REQUIREMENT – With both ends included, transcribe exactly the records below from their first line to the line that contains "17: (29, 68)".

EXERCISE MATERIAL –
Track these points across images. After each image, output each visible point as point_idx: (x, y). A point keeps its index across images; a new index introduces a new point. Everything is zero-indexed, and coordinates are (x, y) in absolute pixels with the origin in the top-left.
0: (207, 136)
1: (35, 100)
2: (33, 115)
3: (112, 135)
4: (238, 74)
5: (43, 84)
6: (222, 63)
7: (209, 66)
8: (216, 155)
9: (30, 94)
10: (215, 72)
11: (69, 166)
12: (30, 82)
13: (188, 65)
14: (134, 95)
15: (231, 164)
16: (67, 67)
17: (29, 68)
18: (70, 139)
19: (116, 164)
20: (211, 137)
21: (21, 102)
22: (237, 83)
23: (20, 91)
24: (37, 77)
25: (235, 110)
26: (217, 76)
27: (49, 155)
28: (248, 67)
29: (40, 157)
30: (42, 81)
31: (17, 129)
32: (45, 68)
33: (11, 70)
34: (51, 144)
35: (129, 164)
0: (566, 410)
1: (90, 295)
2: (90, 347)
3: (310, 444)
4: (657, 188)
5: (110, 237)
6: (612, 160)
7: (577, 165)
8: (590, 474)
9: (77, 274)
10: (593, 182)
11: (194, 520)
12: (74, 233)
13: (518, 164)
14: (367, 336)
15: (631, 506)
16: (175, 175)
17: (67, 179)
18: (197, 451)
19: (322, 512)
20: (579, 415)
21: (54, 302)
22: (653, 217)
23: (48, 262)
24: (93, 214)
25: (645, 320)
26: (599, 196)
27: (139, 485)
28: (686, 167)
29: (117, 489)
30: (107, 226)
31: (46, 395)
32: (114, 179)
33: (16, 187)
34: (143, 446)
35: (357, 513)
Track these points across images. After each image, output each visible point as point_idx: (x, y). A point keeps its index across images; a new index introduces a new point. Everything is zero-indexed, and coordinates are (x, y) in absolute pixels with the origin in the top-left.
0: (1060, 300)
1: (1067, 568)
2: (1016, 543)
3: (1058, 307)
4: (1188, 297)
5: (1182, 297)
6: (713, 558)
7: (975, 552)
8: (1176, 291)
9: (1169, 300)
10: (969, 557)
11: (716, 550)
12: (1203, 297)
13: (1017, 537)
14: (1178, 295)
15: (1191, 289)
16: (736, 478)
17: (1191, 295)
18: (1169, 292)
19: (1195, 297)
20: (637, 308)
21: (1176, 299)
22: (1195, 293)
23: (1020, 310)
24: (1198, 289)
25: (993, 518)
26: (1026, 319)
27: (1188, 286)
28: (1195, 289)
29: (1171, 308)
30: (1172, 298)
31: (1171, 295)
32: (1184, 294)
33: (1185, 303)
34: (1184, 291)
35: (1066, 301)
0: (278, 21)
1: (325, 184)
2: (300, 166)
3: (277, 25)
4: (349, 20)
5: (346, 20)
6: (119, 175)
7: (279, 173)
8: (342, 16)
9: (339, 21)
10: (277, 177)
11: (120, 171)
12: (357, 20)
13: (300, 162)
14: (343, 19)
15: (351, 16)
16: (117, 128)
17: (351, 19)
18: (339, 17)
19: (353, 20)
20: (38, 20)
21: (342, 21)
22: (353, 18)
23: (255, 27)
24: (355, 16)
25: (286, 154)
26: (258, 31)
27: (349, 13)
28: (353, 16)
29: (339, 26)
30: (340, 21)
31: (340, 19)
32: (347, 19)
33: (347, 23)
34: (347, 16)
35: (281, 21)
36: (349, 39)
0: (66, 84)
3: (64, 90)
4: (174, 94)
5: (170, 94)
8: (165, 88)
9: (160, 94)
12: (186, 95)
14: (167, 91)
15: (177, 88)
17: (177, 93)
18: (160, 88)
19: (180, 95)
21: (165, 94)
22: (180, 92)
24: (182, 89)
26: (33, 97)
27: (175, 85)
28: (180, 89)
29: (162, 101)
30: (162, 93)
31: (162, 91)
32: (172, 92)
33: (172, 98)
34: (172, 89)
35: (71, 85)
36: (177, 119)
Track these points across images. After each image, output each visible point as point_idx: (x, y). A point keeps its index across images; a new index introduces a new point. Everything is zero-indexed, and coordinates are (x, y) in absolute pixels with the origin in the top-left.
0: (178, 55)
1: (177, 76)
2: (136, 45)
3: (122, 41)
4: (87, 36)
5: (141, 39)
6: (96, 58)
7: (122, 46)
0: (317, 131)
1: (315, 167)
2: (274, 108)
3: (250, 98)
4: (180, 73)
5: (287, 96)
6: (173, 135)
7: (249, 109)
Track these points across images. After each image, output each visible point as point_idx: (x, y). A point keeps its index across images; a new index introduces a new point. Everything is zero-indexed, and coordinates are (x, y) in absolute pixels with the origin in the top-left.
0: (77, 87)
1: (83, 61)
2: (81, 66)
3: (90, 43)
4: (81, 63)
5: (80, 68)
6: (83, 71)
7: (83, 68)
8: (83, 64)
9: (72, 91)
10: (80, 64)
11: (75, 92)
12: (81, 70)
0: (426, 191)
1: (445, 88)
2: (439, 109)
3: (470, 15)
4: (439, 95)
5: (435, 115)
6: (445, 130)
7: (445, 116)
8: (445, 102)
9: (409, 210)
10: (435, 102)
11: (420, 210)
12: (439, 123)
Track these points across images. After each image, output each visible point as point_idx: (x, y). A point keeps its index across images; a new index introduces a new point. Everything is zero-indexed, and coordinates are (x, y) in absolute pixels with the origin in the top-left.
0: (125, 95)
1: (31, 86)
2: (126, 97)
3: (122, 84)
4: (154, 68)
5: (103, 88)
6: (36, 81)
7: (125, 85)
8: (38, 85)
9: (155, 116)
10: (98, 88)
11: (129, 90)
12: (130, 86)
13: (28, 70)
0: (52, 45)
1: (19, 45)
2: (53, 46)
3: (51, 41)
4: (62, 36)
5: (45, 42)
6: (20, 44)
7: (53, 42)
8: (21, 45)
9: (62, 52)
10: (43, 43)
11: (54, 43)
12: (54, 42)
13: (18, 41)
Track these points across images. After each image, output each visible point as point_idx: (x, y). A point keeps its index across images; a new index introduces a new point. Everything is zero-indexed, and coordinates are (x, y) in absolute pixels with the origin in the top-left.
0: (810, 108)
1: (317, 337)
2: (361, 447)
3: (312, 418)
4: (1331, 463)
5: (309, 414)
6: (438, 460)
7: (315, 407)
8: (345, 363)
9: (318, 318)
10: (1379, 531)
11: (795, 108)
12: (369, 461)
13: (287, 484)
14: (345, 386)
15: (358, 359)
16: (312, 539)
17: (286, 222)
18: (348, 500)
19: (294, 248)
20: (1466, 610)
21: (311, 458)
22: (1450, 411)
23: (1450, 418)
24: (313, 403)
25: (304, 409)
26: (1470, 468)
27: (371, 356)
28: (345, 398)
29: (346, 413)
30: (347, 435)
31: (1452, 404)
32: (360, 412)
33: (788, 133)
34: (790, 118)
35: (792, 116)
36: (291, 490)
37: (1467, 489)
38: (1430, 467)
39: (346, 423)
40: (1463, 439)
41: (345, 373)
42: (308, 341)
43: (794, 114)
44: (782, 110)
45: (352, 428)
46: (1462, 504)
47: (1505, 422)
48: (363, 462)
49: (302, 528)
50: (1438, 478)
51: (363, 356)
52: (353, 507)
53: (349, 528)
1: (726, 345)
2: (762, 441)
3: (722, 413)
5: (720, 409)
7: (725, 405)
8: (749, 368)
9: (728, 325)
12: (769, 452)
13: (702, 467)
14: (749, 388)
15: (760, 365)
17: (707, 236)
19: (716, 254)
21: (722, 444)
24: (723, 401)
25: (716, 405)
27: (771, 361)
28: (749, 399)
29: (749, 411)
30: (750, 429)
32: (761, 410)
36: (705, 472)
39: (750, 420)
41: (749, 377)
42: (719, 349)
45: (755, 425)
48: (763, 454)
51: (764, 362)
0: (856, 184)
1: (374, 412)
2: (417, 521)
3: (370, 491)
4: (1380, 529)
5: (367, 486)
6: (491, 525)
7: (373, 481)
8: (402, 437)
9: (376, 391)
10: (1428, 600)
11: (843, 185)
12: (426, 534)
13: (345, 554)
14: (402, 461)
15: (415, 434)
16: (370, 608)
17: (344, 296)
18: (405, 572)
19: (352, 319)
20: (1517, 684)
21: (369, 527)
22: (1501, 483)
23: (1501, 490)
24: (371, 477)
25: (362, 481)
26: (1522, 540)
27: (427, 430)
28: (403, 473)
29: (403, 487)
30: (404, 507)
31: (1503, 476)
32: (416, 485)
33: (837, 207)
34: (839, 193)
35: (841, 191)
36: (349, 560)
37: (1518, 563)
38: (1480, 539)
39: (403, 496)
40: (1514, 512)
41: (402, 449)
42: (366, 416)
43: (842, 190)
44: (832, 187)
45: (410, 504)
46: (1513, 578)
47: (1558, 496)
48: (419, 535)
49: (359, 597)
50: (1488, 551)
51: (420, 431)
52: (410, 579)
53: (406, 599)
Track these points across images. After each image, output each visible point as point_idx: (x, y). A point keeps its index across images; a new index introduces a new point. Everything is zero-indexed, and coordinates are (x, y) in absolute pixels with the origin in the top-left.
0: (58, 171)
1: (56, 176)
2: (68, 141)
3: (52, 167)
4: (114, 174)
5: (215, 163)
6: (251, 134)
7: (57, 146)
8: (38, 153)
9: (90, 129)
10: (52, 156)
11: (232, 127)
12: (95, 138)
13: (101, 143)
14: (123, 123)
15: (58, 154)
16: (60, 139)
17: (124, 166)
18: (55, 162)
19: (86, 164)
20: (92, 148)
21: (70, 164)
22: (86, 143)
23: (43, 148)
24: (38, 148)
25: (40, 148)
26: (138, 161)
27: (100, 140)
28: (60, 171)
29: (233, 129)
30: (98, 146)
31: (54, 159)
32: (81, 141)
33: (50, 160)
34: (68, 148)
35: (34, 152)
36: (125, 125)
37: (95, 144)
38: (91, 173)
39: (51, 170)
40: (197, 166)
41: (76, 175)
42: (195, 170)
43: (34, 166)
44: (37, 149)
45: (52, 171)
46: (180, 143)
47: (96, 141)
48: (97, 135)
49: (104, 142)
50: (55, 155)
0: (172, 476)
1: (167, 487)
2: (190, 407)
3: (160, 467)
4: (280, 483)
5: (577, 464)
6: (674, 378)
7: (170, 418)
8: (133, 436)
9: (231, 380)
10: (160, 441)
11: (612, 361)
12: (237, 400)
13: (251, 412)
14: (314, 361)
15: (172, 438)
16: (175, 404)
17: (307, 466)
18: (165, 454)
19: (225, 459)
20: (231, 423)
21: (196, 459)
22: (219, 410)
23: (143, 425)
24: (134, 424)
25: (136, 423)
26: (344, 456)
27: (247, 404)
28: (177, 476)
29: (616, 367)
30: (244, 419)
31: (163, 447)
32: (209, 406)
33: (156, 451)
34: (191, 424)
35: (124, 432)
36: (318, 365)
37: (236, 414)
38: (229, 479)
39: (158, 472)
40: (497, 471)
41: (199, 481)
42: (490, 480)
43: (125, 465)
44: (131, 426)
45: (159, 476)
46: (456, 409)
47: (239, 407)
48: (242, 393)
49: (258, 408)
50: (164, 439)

OUTPUT FOR THIS EXERCISE –
Track these points across images. After each image, output each visible point as point_idx: (x, y). A point keeps its index across images; a new index introduces a new point. Everything is zero-indexed, and coordinates are (x, y) in absolute pixels with the origin in the top-left.
0: (207, 136)
1: (35, 100)
2: (33, 115)
3: (112, 135)
4: (238, 74)
5: (43, 84)
6: (222, 63)
7: (209, 66)
8: (216, 155)
9: (30, 94)
10: (215, 72)
11: (69, 166)
12: (30, 82)
13: (188, 65)
14: (134, 95)
15: (231, 164)
16: (67, 67)
17: (29, 68)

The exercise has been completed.